Below are some records. Return exactly the lines from the one with "Echte Umzugsexpertise aus Stuttgart" to the one with "was Sie erwartet.", and nothing else.

Provided data: Begin

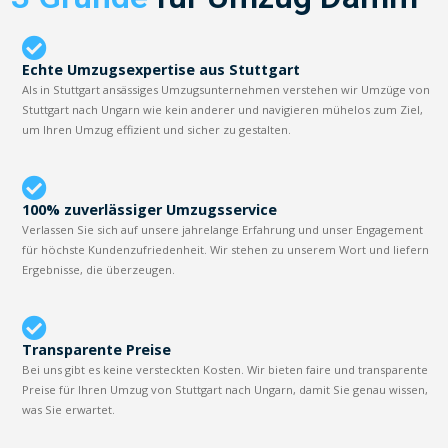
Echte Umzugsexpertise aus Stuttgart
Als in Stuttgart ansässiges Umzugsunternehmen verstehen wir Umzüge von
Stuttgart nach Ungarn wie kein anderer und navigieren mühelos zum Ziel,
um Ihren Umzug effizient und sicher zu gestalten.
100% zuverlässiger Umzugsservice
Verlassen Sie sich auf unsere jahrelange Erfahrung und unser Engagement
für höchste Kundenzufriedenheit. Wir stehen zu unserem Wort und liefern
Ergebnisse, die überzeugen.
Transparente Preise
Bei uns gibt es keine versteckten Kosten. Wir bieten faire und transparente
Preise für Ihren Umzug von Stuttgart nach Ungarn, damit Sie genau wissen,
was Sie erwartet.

Provided data: End
Provided data: Begin

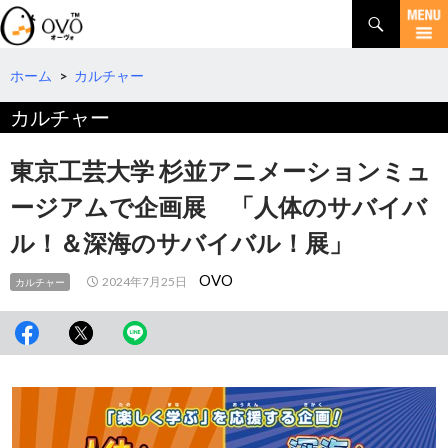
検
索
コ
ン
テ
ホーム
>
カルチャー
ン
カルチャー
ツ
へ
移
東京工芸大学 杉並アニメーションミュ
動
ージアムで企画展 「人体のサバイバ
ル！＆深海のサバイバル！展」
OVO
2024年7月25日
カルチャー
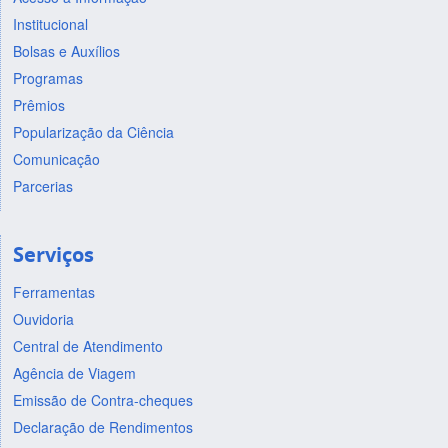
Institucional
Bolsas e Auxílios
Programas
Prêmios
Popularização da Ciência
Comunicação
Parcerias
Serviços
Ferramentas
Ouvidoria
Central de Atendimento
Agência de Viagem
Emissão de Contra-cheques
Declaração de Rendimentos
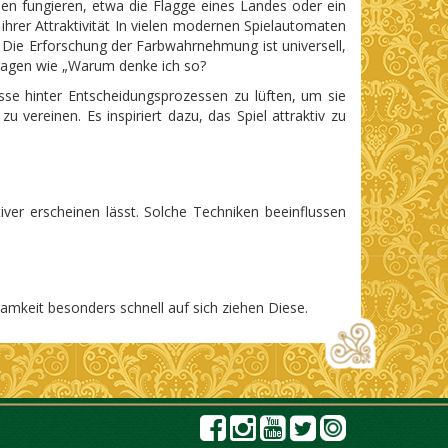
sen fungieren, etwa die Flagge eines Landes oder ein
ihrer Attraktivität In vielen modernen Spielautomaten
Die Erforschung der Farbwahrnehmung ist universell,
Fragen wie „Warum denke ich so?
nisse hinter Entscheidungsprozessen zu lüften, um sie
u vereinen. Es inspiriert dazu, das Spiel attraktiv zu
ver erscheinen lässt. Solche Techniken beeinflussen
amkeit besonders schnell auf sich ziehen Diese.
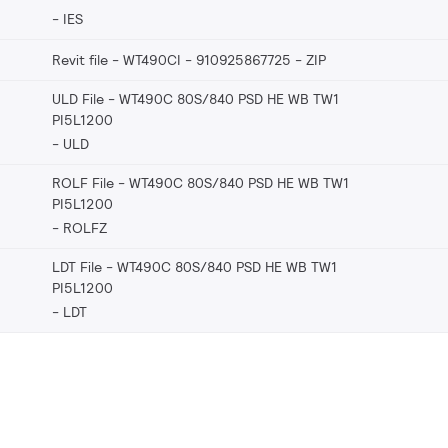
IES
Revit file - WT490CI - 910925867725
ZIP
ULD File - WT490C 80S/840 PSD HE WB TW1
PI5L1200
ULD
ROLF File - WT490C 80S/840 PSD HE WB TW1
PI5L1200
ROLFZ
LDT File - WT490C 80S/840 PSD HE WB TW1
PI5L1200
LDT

Provided data: End

** Task result **
Echte Umzugsexpertise aus Stuttgart
Als in Stuttgart ansässiges Umzugsunternehmen verstehen wir Umzüge von
Stuttgart nach Ungarn wie kein anderer und navigieren mühelos zum Ziel,
um Ihren Umzug effizient und sicher zu gestalten.
100% zuverlässiger Umzugsservice
Verlassen Sie sich auf unsere jahrelange Erfahrung und unser Engagement
für höchste Kundenzufriedenheit. Wir stehen zu unserem Wort und liefern
Ergebnisse, die überzeugen.
Transparente Preise
Bei uns gibt es keine versteckten Kosten. Wir bieten faire und transparente
Preise für Ihren Umzug von Stuttgart nach Ungarn, damit Sie genau wissen,
was Sie erwartet.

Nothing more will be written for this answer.